Copy the records below in full, keeping each word as it is but omitting the pictures.

*** RECORDS SHOWN ***

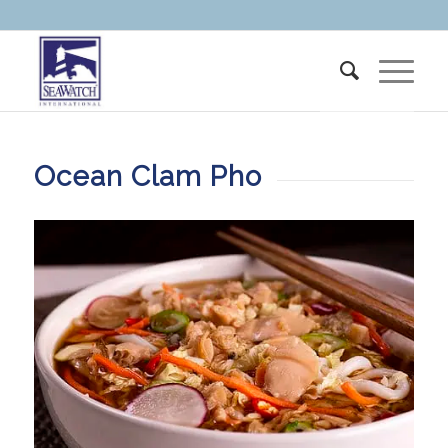
Ocean Clam Pho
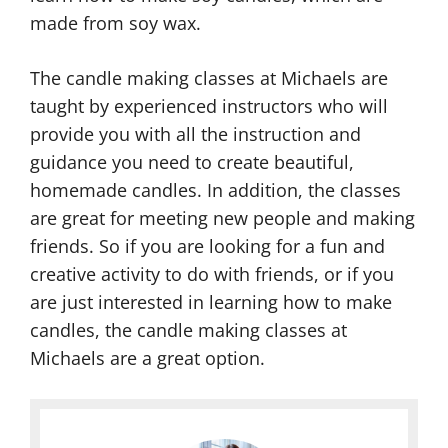
M
l
made from soy wax.
C
a
e
a
k
M
The candle making classes at Michaels are
n
i
a
taught by experienced instructors who will
d
n
k
provide you with all the instruction and
l
g
i
guidance you need to create beautiful,
e
S
n
homemade candles. In addition, the classes
M
u
g
are great for meeting new people and making
a
p
S
friends. So if you are looking for a fun and
k
p
c
creative activity to do with friends, or if you
i
l
e
are just interested in learning how to make
n
i
n
candles, the candle making classes at
g
e
t
Michaels are a great option.
S
s
s
u
C
C
p
o
o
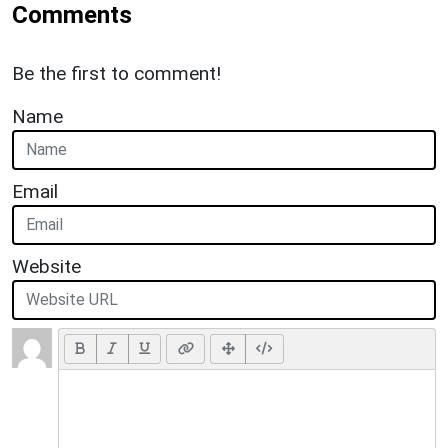
Comments
Be the first to comment!
Name
Email
Website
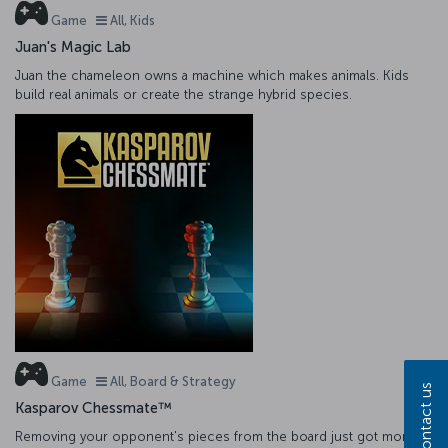
Game
All, Kids
Juan's Magic Lab
Juan the chameleon owns a machine which makes animals. Kids
build real animals or create the strange hybrid species.
Game
All, Board & Strategy
Contact us
Kasparov Chessmate™
Removing your opponent's pieces from the board just got more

*** End of RECORDS SHOWN ***

== RESULT OF THE EXERCISE ==
Ocean Clam Pho
M
l
made from soy wax.
C
a
e
a
k
M
The candle making classes at Michaels are
n
i
a
taught by experienced instructors who will
d
n
k
provide you with all the instruction and
l
g
i
guidance you need to create beautiful,
e
S
n
homemade candles. In addition, the classes
M
u
g
are great for meeting new people and making
a
p
S
friends. So if you are looking for a fun and
k
p
c
creative activity to do with friends, or if you
i
l
e
are just interested in learning how to make
n
i
n
candles, the candle making classes at
g
e
t
Michaels are a great option.
S
s
s
u
C
C
p
o
o
Comments
Be the first to comment!
Name
Email
Website
Game
All, Kids
Juan's Magic Lab
Juan the chameleon owns a machine which makes animals. Kids
build real animals or create the strange hybrid species.
Game
All, Board & Strategy
Contact us
Kasparov Chessmate™
Removing your opponent's pieces from the board just got more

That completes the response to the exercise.